Issues with RDataFrame if name and leaflist of a TBranch are different


Please read tips for efficient and successful posting and posting code

ROOT Version: 6.20
Platform: MacOS
Compiler: Clang


Dear ROOT developers,

I do not know wether this is a known behavior, or even something trivial. I was working on some TTrees when I noticed that RDataFrame shows some issues working with branches whose name and leaflist do not coincide, that is, for instance:

    TTree tree ("tree", "tree");
    int y;
    tree.Branch ("x0", &y, "x0/I");             // Good
    tree.Branch ("x1", &y, "z1/I");             // Not good

In particular, importing the TTree as a RDataFrame will produce two columns named respectively “x0” and “x1.z1”. This leads to errors using functions like Snapshot or Histo1D.
I attach a short macro which shows the problem. It creates a TTree and saves it to a TFile. Then it opens that TFile both in the standard ROOT way and with RDF, prints the columns’ names, draws a histogram of the variable x1 and saves the file again.

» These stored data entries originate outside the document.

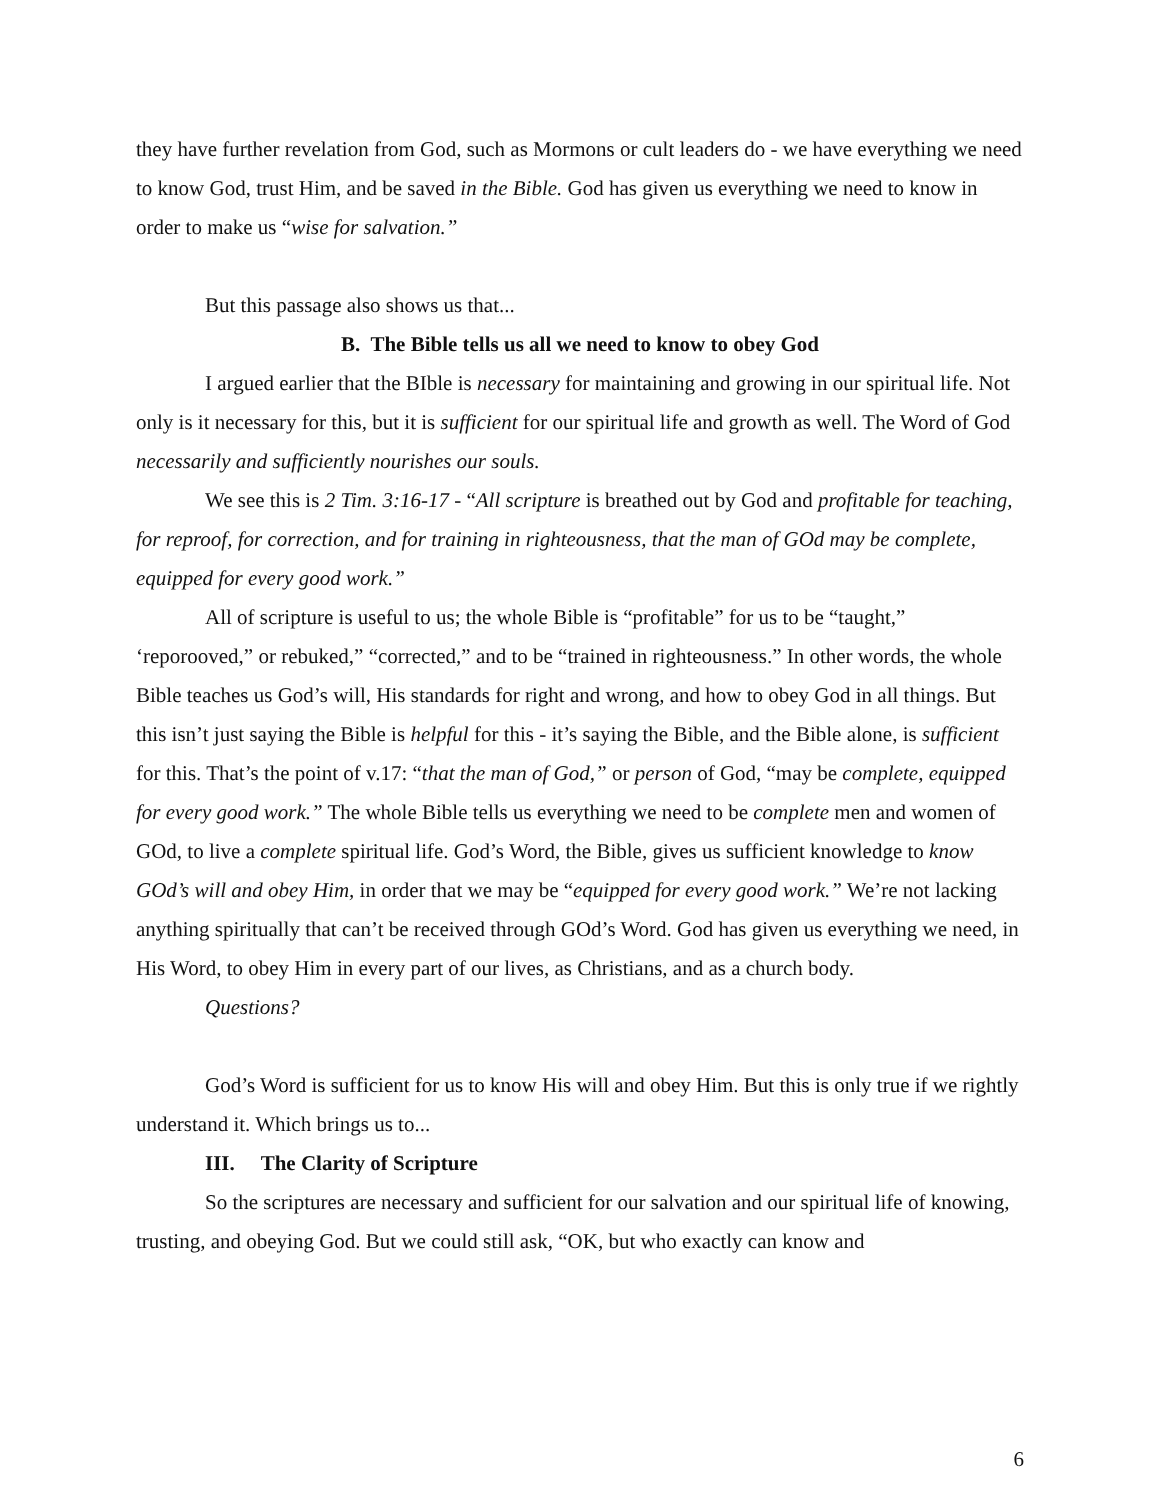they have further revelation from God, such as Mormons or cult leaders do - we have everything we need to know God, trust Him, and be saved in the Bible. God has given us everything we need to know in order to make us “wise for salvation.”
But this passage also shows us that...
B. The Bible tells us all we need to know to obey God
I argued earlier that the BIble is necessary for maintaining and growing in our spiritual life. Not only is it necessary for this, but it is sufficient for our spiritual life and growth as well. The Word of God necessarily and sufficiently nourishes our souls.
We see this is 2 Tim. 3:16-17 - “All scripture is breathed out by God and profitable for teaching, for reproof, for correction, and for training in righteousness, that the man of GOd may be complete, equipped for every good work.”
All of scripture is useful to us; the whole Bible is “profitable” for us to be “taught,” ‘reporooved,” or rebuked,” “corrected,” and to be “trained in righteousness.” In other words, the whole Bible teaches us God’s will, His standards for right and wrong, and how to obey God in all things. But this isn’t just saying the Bible is helpful for this - it’s saying the Bible, and the Bible alone, is sufficient for this. That’s the point of v.17: “that the man of God,” or person of God, “may be complete, equipped for every good work.” The whole Bible tells us everything we need to be complete men and women of GOd, to live a complete spiritual life. God’s Word, the Bible, gives us sufficient knowledge to know GOd’s will and obey Him, in order that we may be “equipped for every good work.” We’re not lacking anything spiritually that can’t be received through GOd’s Word. God has given us everything we need, in His Word, to obey Him in every part of our lives, as Christians, and as a church body.
Questions?
God’s Word is sufficient for us to know His will and obey Him. But this is only true if we rightly understand it. Which brings us to...
III. The Clarity of Scripture
So the scriptures are necessary and sufficient for our salvation and our spiritual life of knowing, trusting, and obeying God. But we could still ask, “OK, but who exactly can know and
6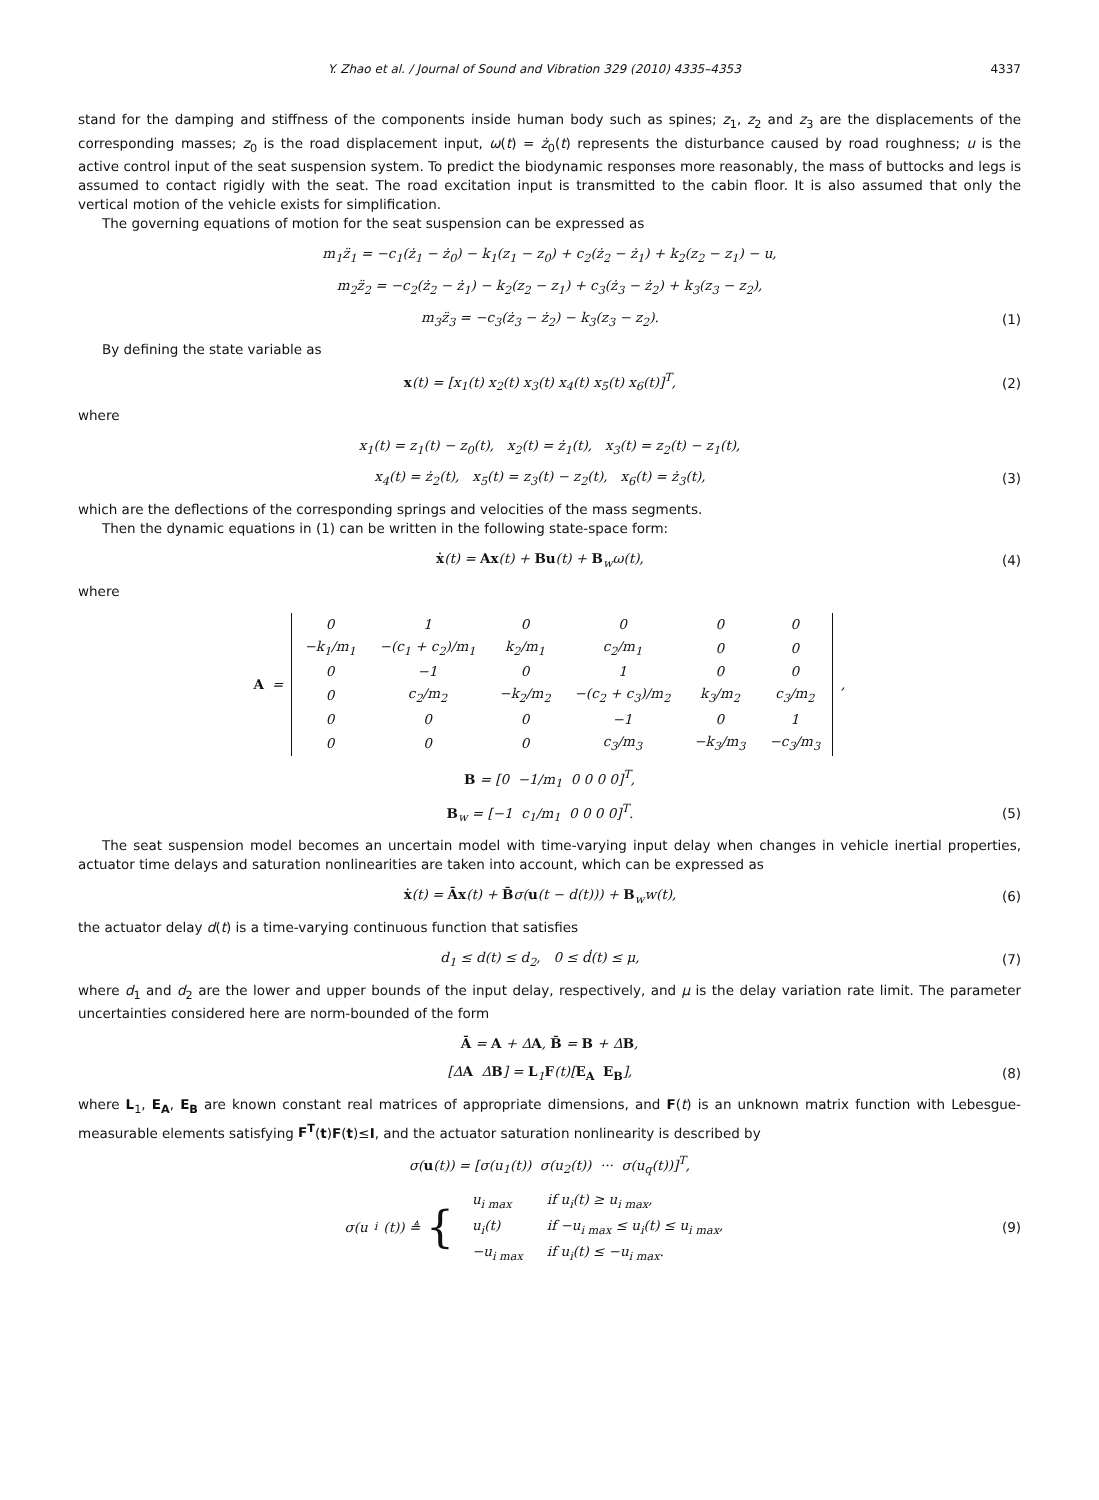Y. Zhao et al. / Journal of Sound and Vibration 329 (2010) 4335–4353 4337
stand for the damping and stiffness of the components inside human body such as spines; z<sub>1</sub>, z<sub>2</sub> and z<sub>3</sub> are the displacements of the corresponding masses; z<sub>0</sub> is the road displacement input, ω(t) = ż<sub>0</sub>(t) represents the disturbance caused by road roughness; u is the active control input of the seat suspension system. To predict the biodynamic responses more reasonably, the mass of buttocks and legs is assumed to contact rigidly with the seat. The road excitation input is transmitted to the cabin floor. It is also assumed that only the vertical motion of the vehicle exists for simplification.
The governing equations of motion for the seat suspension can be expressed as
m<sub>1</sub>z̈<sub>1</sub> = −c<sub>1</sub>(ż<sub>1</sub> − ż<sub>0</sub>) − k<sub>1</sub>(z<sub>1</sub> − z<sub>0</sub>) + c<sub>2</sub>(ż<sub>2</sub> − ż<sub>1</sub>) + k<sub>2</sub>(z<sub>2</sub> − z<sub>1</sub>) − u,
m<sub>2</sub>z̈<sub>2</sub> = −c<sub>2</sub>(ż<sub>2</sub> − ż<sub>1</sub>) − k<sub>2</sub>(z<sub>2</sub> − z<sub>1</sub>) + c<sub>3</sub>(ż<sub>3</sub> − ż<sub>2</sub>) + k<sub>3</sub>(z<sub>3</sub> − z<sub>2</sub>),
m<sub>3</sub>z̈<sub>3</sub> = −c<sub>3</sub>(ż<sub>3</sub> − ż<sub>2</sub>) − k<sub>3</sub>(z<sub>3</sub> − z<sub>2</sub>).
(1)
By defining the state variable as
x(t) = [x<sub>1</sub>(t) x<sub>2</sub>(t) x<sub>3</sub>(t) x<sub>4</sub>(t) x<sub>5</sub>(t) x<sub>6</sub>(t)]<sup>T</sup>,
(2)
where
x<sub>1</sub>(t) = z<sub>1</sub>(t) − z<sub>0</sub>(t), x<sub>2</sub>(t) = ż<sub>1</sub>(t), x<sub>3</sub>(t) = z<sub>2</sub>(t) − z<sub>1</sub>(t),
x<sub>4</sub>(t) = ż<sub>2</sub>(t), x<sub>5</sub>(t) = z<sub>3</sub>(t) − z<sub>2</sub>(t), x<sub>6</sub>(t) = ż<sub>3</sub>(t),
(3)
which are the deflections of the corresponding springs and velocities of the mass segments.
Then the dynamic equations in (1) can be written in the following state-space form:
ẋ(t) = Ax(t) + Bu(t) + B<sub>w</sub>ω(t), (4)
where
A =
| 0 | 1 | 0 | 0 | 0 | 0 |
| −k<sub>1</sub>/m<sub>1</sub> | −(c<sub>1</sub> + c<sub>2</sub>)/m<sub>1</sub> | k<sub>2</sub>/m<sub>1</sub> | c<sub>2</sub>/m<sub>1</sub> | 0 | 0 |
| 0 | −1 | 0 | 1 | 0 | 0 |
| 0 | c<sub>2</sub>/m<sub>2</sub> | −k<sub>2</sub>/m<sub>2</sub> | −(c<sub>2</sub> + c<sub>3</sub>)/m<sub>2</sub> | k<sub>3</sub>/m<sub>2</sub> | c<sub>3</sub>/m<sub>2</sub> |
| 0 | 0 | 0 | −1 | 0 | 1 |
| 0 | 0 | 0 | c<sub>3</sub>/m<sub>3</sub> | −k<sub>3</sub>/m<sub>3</sub> | −c<sub>3</sub>/m<sub>3</sub> |
,
B = [0 −1/m<sub>1</sub> 0 0 0 0]<sup>T</sup>,
B<sub>w</sub> = [−1 c<sub>1</sub>/m<sub>1</sub> 0 0 0 0]<sup>T</sup>. (5)
The seat suspension model becomes an uncertain model with time-varying input delay when changes in vehicle inertial properties, actuator time delays and saturation nonlinearities are taken into account, which can be expressed as
ẋ(t) = Āx(t) + B̄σ(u(t − d(t))) + B<sub>w</sub>w(t),
(6)
the actuator delay d(t) is a time-varying continuous function that satisfies
d<sub>1</sub> ≤ d(t) ≤ d<sub>2</sub>, 0 ≤ ḋ(t) ≤ μ,
(7)
where d<sub>1</sub> and d<sub>2</sub> are the lower and upper bounds of the input delay, respectively, and μ is the delay variation rate limit. The parameter uncertainties considered here are norm-bounded of the form
Ā = A + ΔA, B̄ = B + ΔB,
[ΔA ΔB] = L<sub>1</sub>F(t)[E<sub>A</sub> E<sub>B</sub>], (8)
where L<sub>1</sub>, E<sub>A</sub>, E<sub>B</sub> are known constant real matrices of appropriate dimensions, and F(t) is an unknown matrix function with Lebesgue-measurable elements satisfying F<sup>T</sup>(t)F(t)≤I, and the actuator saturation nonlinearity is described by
σ(u(t)) = [σ(u<sub>1</sub>(t)) σ(u<sub>2</sub>(t)) ··· σ(u<sub>q</sub>(t))]<sup>T</sup>,
σ(u<sub>i</sub>(t)) ≜ {
| u<sub>i max</sub> | if u<sub>i</sub>(t) ≥ u<sub>i max</sub>, |
| u<sub>i</sub>(t) | if −u<sub>i max</sub> ≤ u<sub>i</sub>(t) ≤ u<sub>i max</sub>, |
| −u<sub>i max</sub> | if u<sub>i</sub>(t) ≤ −u<sub>i max</sub>. |
(9)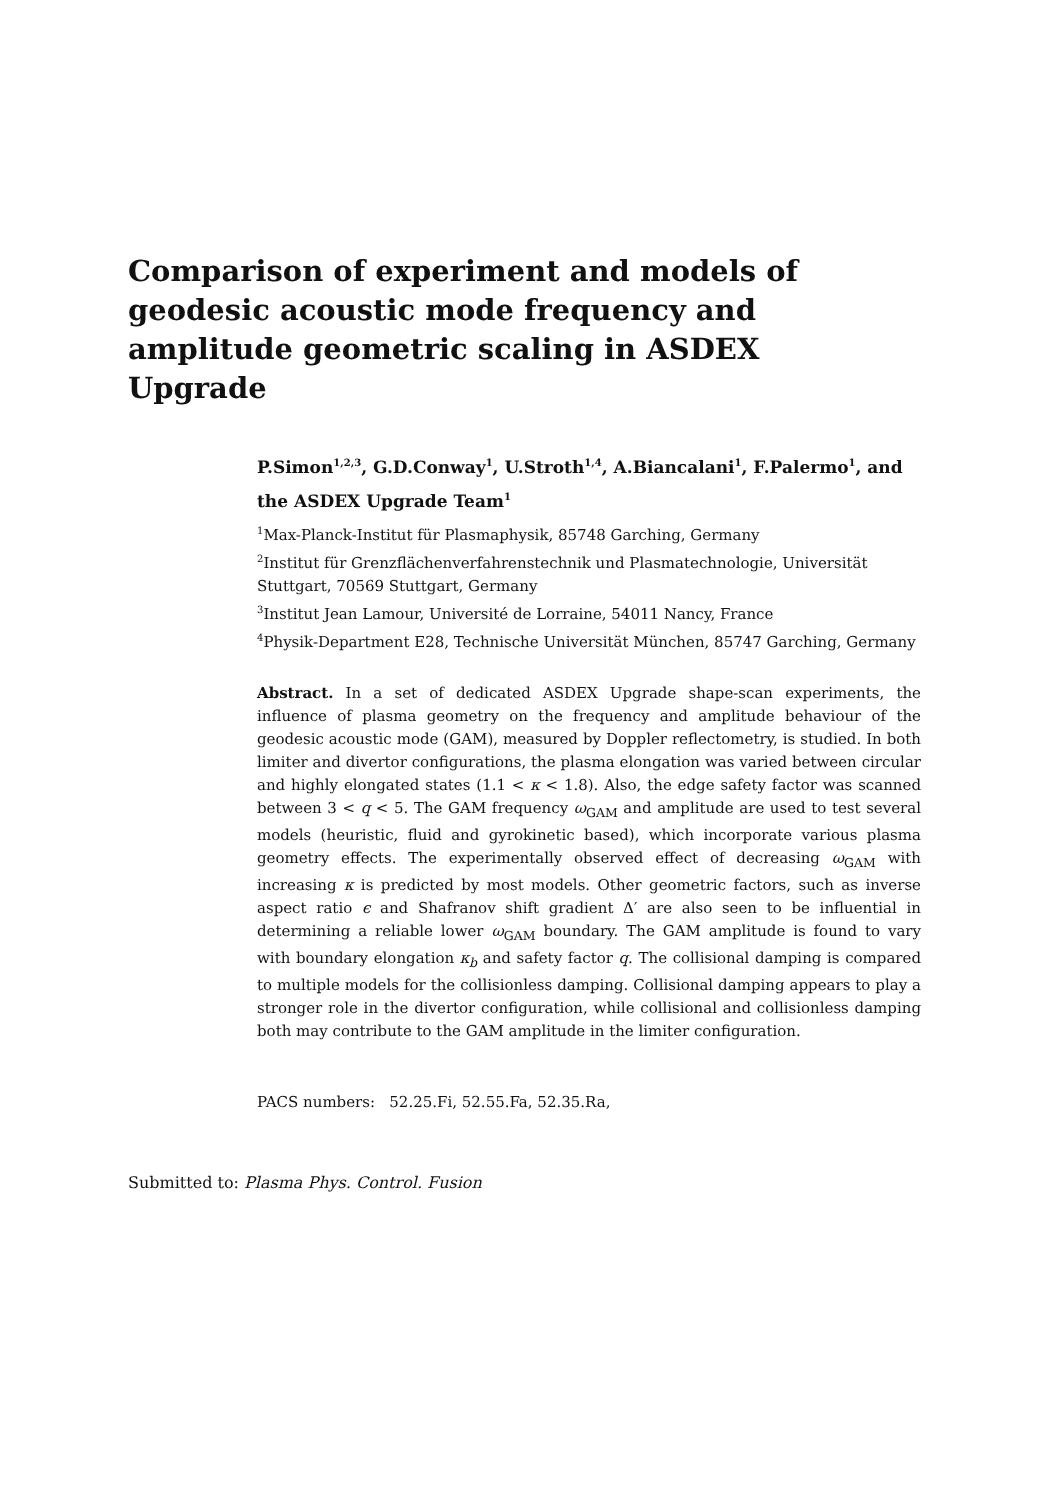Comparison of experiment and models of geodesic acoustic mode frequency and amplitude geometric scaling in ASDEX Upgrade
P.Simon<sup>1,2,3</sup>, G.D.Conway<sup>1</sup>, U.Stroth<sup>1,4</sup>, A.Biancalani<sup>1</sup>, F.Palermo<sup>1</sup>, and the ASDEX Upgrade Team<sup>1</sup>
<sup>1</sup> Max-Planck-Institut für Plasmaphysik, 85748 Garching, Germany
<sup>2</sup> Institut für Grenzflächenverfahrenstechnik und Plasmatechnologie, Universität Stuttgart, 70569 Stuttgart, Germany
<sup>3</sup> Institut Jean Lamour, Université de Lorraine, 54011 Nancy, France
<sup>4</sup> Physik-Department E28, Technische Universität München, 85747 Garching, Germany
Abstract. In a set of dedicated ASDEX Upgrade shape-scan experiments, the influence of plasma geometry on the frequency and amplitude behaviour of the geodesic acoustic mode (GAM), measured by Doppler reflectometry, is studied. In both limiter and divertor configurations, the plasma elongation was varied between circular and highly elongated states (1.1 < κ < 1.8). Also, the edge safety factor was scanned between 3 < q < 5. The GAM frequency ω<sub>GAM</sub> and amplitude are used to test several models (heuristic, fluid and gyrokinetic based), which incorporate various plasma geometry effects. The experimentally observed effect of decreasing ω<sub>GAM</sub> with increasing κ is predicted by most models. Other geometric factors, such as inverse aspect ratio ϵ and Shafranov shift gradient Δ′ are also seen to be influential in determining a reliable lower ω<sub>GAM</sub> boundary. The GAM amplitude is found to vary with boundary elongation κ<sub>b</sub> and safety factor q. The collisional damping is compared to multiple models for the collisionless damping. Collisional damping appears to play a stronger role in the divertor configuration, while collisional and collisionless damping both may contribute to the GAM amplitude in the limiter configuration.
PACS numbers: 52.25.Fi, 52.55.Fa, 52.35.Ra,
Submitted to: Plasma Phys. Control. Fusion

void CreateFileAndTree()                // Create a dummy file and TTree 
{
    TFile file ("dummy.root", "RECREATE");
    TTree tree ("tree", "tree");
    int y;
    tree.Branch ("x0", &y, "x0/I");             // HERE! x1 == x1 --> OK
    tree.Branch ("x1", &y, "z1/I");             // HERE! x1 != z1 --> NO --> Problems with snapshot

    for (y = 0; y < 100; y++) tree.Fill();

    tree.Write();
    file.Close();
}

void ttree_Macro()
{
    CreateFileAndTree();                                                        // Create a dummy file and TTree

    // --- Standard ROOT
    // Read Tree
    TFile *fileIn   = new TFile ("dummy.root", "READ");
    TFile *fileOut  = new TFile ("dummyROOT.root", "RECREATE");
    TTree *tree;
    fileIn  -> GetObject("tree", tree);  

    // Print info
    tree    -> Print();                                                         // Print info, including column names

    // Draw a histogram
    tree    -> Draw ("x1");                                                     // Draw a histogram - WORKS!


    // Save Tree
    tree    -> Write();
    fileOut -> Close();
    fileIn  -> Close();



    // --- RDataFrame
    // Read Tree
    ROOT::RDataFrame d ("tree", "dummy.root");

    // Print info
    for (auto && elem : d.GetColumnNames()) std::cout << elem << std::endl;     // Print columns names

    // Draw a histogram
    auto h = d.Histo1D("x1");
    h -> Draw();                                                                // Draw a histogram - DOES NOT WORK

    // Save Tree
    d.Snapshot("tree", "dummyRDF.root", d.GetColumnNames());                    // WORKS!
    d.Snapshot("tree", "dummyRDF.root");                                        // DOES NOT WORK!

}

I am looking forward to your reply.
Best regards,
Loris

Hi Loris,
thanks for the report with simple reproducer. Indeed this looks like a bug, we have tickets with variations on this theme but I don’t think we have this one exactly, unless I missed. In any case, can you please open a jira ticket about this?

Cheers,
Enrico

1 Like

This is now ROOT-10625 (thanks @Loris). Discussion continues there.

1 Like

This topic was automatically closed 14 days after the last reply. New replies are no longer allowed.